Typically, the code is written (as an implementor) so it has an inside-out API. You get the algorithm right, and then you expose the variables via some function calls and make sure that it does its job. This can be complicated in some cases, so the code that I'm typing at 14:30 may have been typed into code that was last run yesterday. Or the day before. If I'm writing it all in one go, I don't have to keep it runnable. After all, I only need it to work when it's done.

And then it’s done. Well, you know, other than tests.

The code could conceivably be shipped, and the author has checked and double-checked it on the fly. We've had the debugger out to fix some problems so we know it works.

Still, the Powers That Be say there have to be automated tests. So there is an immediate emotional foot-dragging and obligatory feel to the work, but we’re professionals so we push through…

 … and then we see that to test some variation, we would have to change the code. That’s one thing when it’s being written, but dammit the code is done and I don’t want to change it just to make the tests pass; how much do I need this test? This is another source of emotional foot-dragging and obligation. Maybe we push through that and change the code or write a complicated test.

… and writing the test we see that it’s a pain to pass all these parameters. It’s a little ticklish because there are 3 integers in the parameter list in a row so it’s easy to get the wrong value in the wrong place. OTOH, the code is done and changing the interface will mean changing the finished code and all the tests. Emotional foot-dragging kicks in. Can we just leave it the way it is? Note that in TDD we would be faced with this decision repeatedly, increasing the likelihood that we would revise the interface for safety's sake.

There are other points of friction. While there should logically be NO DIFFERENCE in doing test-after instead of test-before, it somehow just never turns out that way.

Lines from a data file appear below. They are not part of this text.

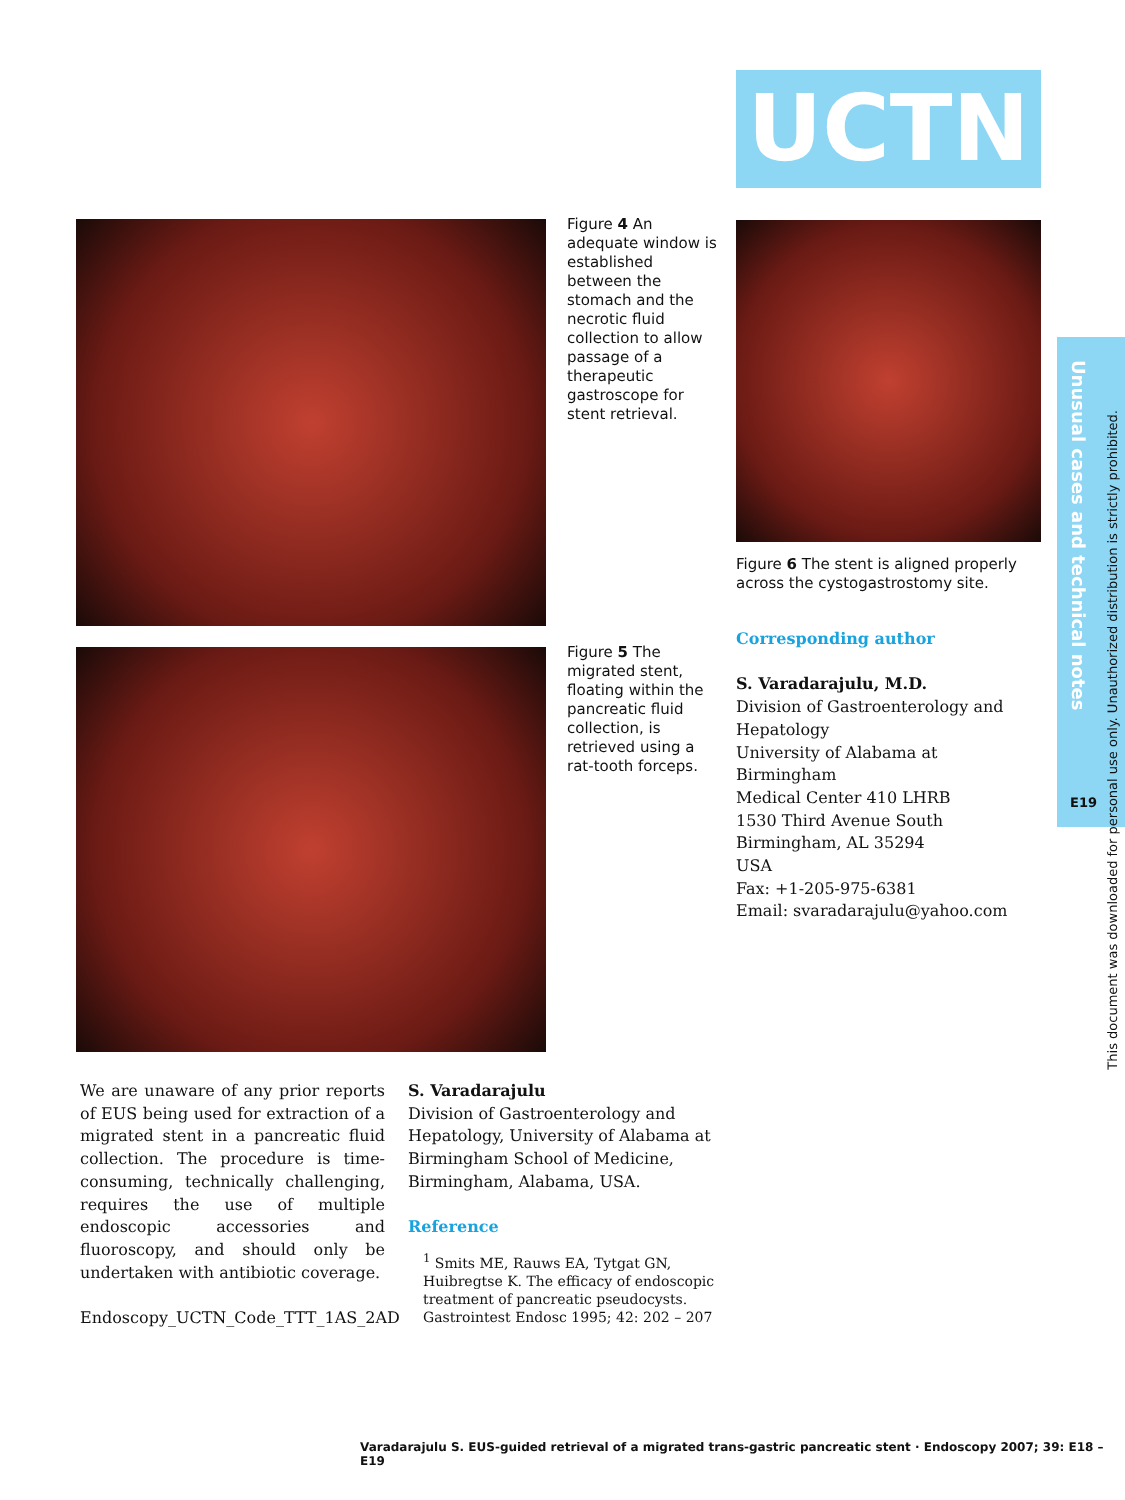UCTN
Figure 4 An adequate window is established between the stomach and the necrotic fluid collection to allow passage of a therapeutic gastroscope for stent retrieval.
Figure 6 The stent is aligned properly across the cystogastrostomy site.
Figure 5 The migrated stent, floating within the pancreatic fluid collection, is retrieved using a rat-tooth forceps.
Corresponding author
S. Varadarajulu, M.D.
Division of Gastroenterology and Hepatology
University of Alabama at Birmingham
Medical Center 410 LHRB
1530 Third Avenue South
Birmingham, AL 35294
USA
Fax: +1-205-975-6381
Email: svaradarajulu@yahoo.com
We are unaware of any prior reports of EUS being used for extraction of a migrated stent in a pancreatic fluid collection. The procedure is time-consuming, technically challenging, requires the use of multiple endoscopic accessories and fluoroscopy, and should only be undertaken with antibiotic coverage.
Endoscopy_UCTN_Code_TTT_1AS_2AD
S. Varadarajulu
Division of Gastroenterology and Hepatology, University of Alabama at Birmingham School of Medicine, Birmingham, Alabama, USA.
Reference
<sup>1</sup> Smits ME, Rauws EA, Tytgat GN, Huibregtse K. The efficacy of endoscopic treatment of pancreatic pseudocysts. Gastrointest Endosc 1995; 42: 202 – 207
Unusual cases and technical notes
E19
This document was downloaded for personal use only. Unauthorized distribution is strictly prohibited.
Varadarajulu S. EUS-guided retrieval of a migrated trans-gastric pancreatic stent · Endoscopy 2007; 39: E18 – E19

The only thing that test-after ensures is that there are tests; one of the less interesting side-effects of TDD. TDD isn’t about writing tests; it’s about driving the development of code in a special way with the side-effect that there is pretty good test coverage at the end.

Don't take my word for it.


Anyone is welcome to try an experiment.

If you are not sure that TDD makes any sense, or that it's effective, then try doing TDD for two weeks and then doing test-after for two weeks and evaluate the quality of the code and the quality of the tests and the quality of the experience.

  • Is the non-TDD way as safe? 
  • Is the code as frequently runnable and integrated?
  • Is the feedback as fast? 
  • Does it result in as good a code interface? 
  • Does it feel like the testing is a natural part of the work flow? 
  • Does it lend to refactoring as easily? 
  • Is the code just as good (accurate, simple, clear)?
  • What other benefits do you get from the non-TDD method? 

And don't just limit that to test-after. There are probably better ways than TDD, and we'll find them by going forward. Likely the answer is not "just don't do it" but in doing something even more simple, valuable, and profound in its place.

FIND THAT BETTER WAY!

And then come here and post a link to what you've learned. I'm all ears!